Jesus: A Novel
If you've grown up in the church, you may have heard the story of Jesus so many times you don't really "hear" it anymore. But in the capable hands of storyteller and National Book Award winner Walter Wangerin Jr., this classic captures our attention in a new way.
Wangerin switches back and forth between the viewpoint of Mary, Jesus' mother ("Mim"), and the disciple John (called "beloved") to tell the story, which opens at the Feast of Passover in Jerusalem when Jesus is 12. A long narrative from Mary to Jesus in italics serves to fill in the details of her unexpected pregnancy, marriage, and the nativity of Christ.
Readers will enjoy Wangerin's imagining what Jesus might have looked like (heavily freckled with a tight cap of curly reddish brown hair!) and his mannerisms (ticklish, accessible but unknowable). In Wangerin's narrative, Jesus is an only child who works as a carpenter with his father until Joseph meets an untimely, accidental death.
But what really sings in this narrative is the relationship between Jesus and his mother, as seen from her perspective. When Jesus returns to Nazareth to begin his ministry by reading in the temple, he's first warmly welcomed, then driven away by his small hometown. We feel Mary's pride in her son, and then her pain at his rejection.
Later, when Jesus goes away alone, she follows him to give him some tragic news. In beautifully crafted prose, Wangerin describes the scene as Mary tells Jesus that his beloved cousin John the Baptist is dead. "Heaven is sandy with stars, the myriad marks of God's promises, the heavenly host all holding their breath --- so Mary imagines --- preparing to weep with Jesus." Later, Jesus whispers to her, "Oh Mother, Mother --- how I loved my cousin." And Mary, who calls Jesus "My baby," (as well as "Yeshi"), comforts him as he falls asleep on her lap.
Wangerin excels at offering specific details about the culture of the time period in which Jesus lived. The wedding at Cana is embellished with a bridal procession where lusty lyrics are sung: "How sweet is your love, O sister, my bride! And sweeter your loving than spices and wine." Wangerin spends several pages explaining interesting details about the wedding ceremony and the honor involved in providing enough food for seven days of celebration. Jesus' miracle, he shows, saved the bridegroom's family from shame and dishonor. Nice details for contemporary readers.
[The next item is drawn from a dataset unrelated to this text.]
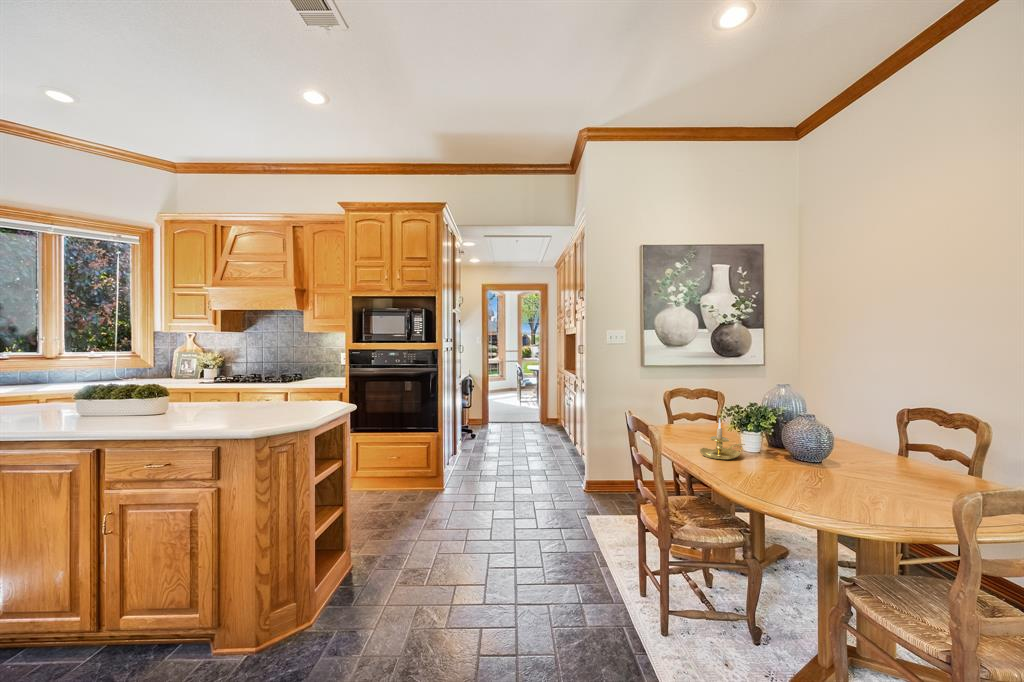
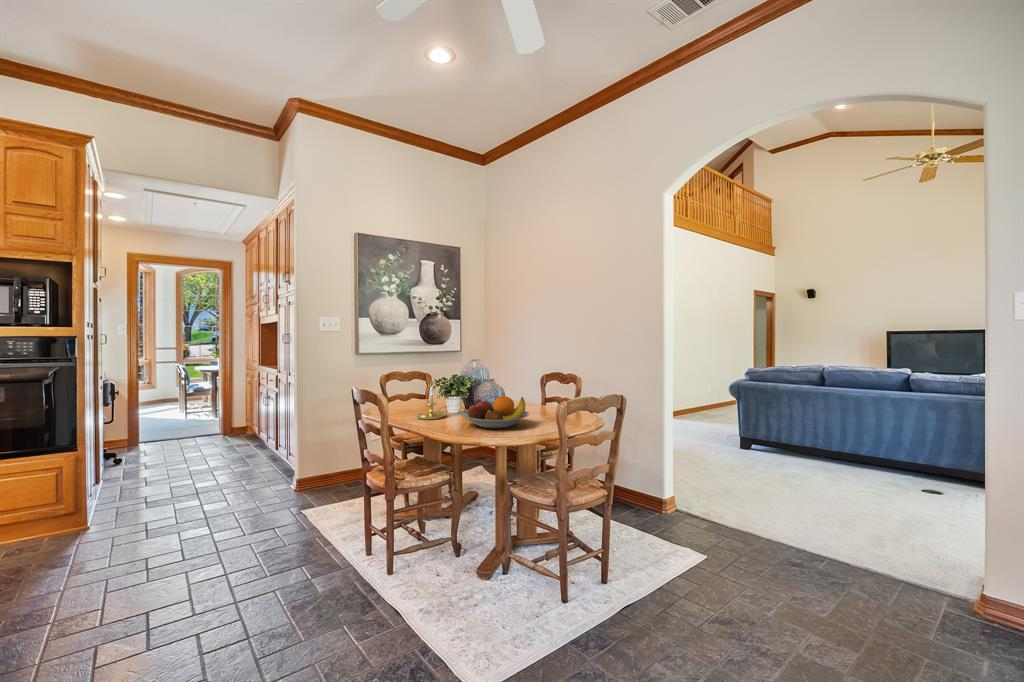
fruit bowl: none [761,446,885,497] -> present [461,396,529,429]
In another retelling of the biblical narrative, he opens a chapter with the terse observation: "Magdala stinks." Wangerin goes on to explain that fish were dried and pickled there, and includes plenty of details about the fishing life. The stage also is set for an encounter with Mary ("Maryam"), whom he will deliver from seven demons. Wangerin fleshes out some of the more practical aspects as well. When Jesus and his disciples are on the road, Wangerin describes how Mary wanders the hillsides and ravines, finding the right herbs to cure the ills and injuries incurred by the little band of believers (Simon has a bad cough, for example). Wangerin is specific in his descriptions, which makes the story richer.
Particularly nice is a short section that imagines some of the interactions between John and Mary after Jesus' death and resurrection. John is now entrusted with Mary's care, and he finds her a bit of a challenge. She can't help interrupting him and correcting the details of his stories as he shares the Good News and the marvelous works of Jesus. "No, not Jericho. He did that near the pool of Siloam...." made me chuckle.
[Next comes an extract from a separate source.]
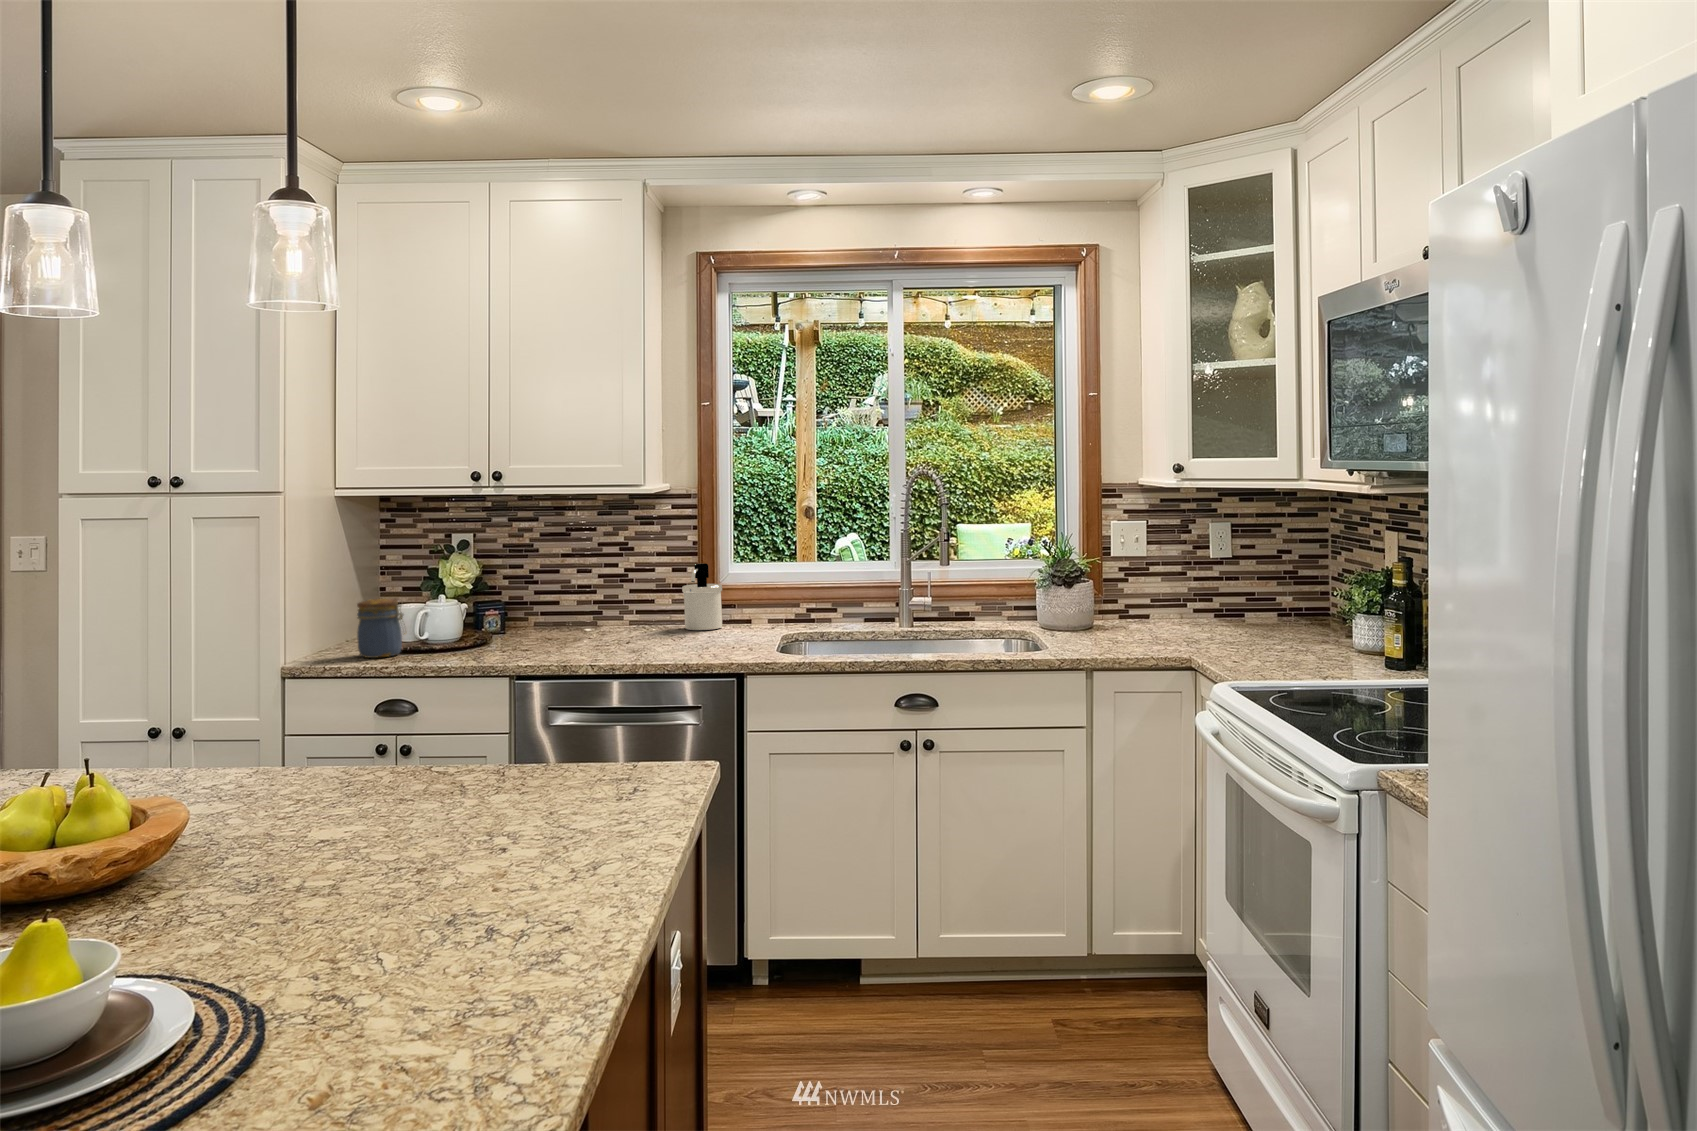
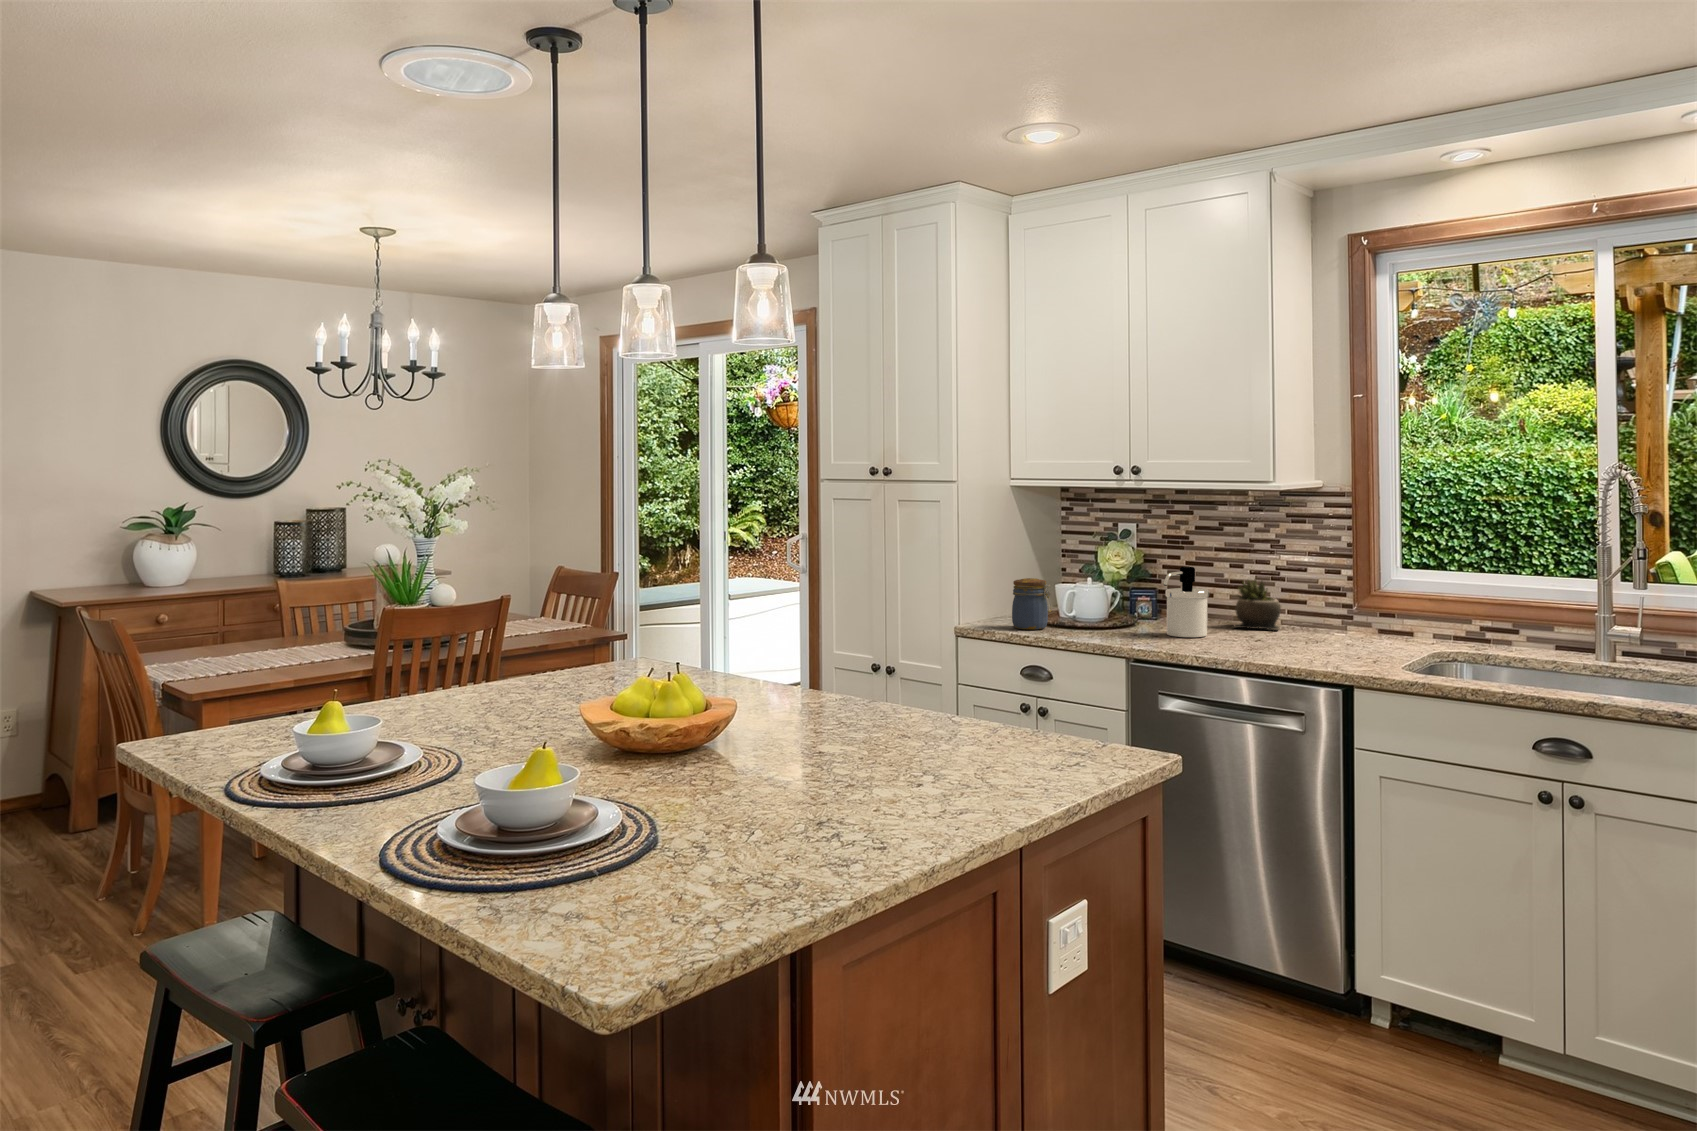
soap dispenser: present [682,563,722,630] -> present [1164,567,1209,637]
succulent plant: none [591,581,638,632] -> present [1233,580,1281,630]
While many readers may enjoy some of the juicy, Wangerin-ish dialogue between the characters, it occasionally creeps over the top. "Calculate before your promise, partner," says a bandit to Simon in response to his threats. Sounds a little bit like a late night western. But if you love Wangerin's style of writing, this sort of thing won't trouble you. It's part of his unique voice and inimitable storytelling style.
This beautiful, unique retelling of the life of Jesus should find a home on the bookshelves of any Christian who wants a fresh perspective on their faith.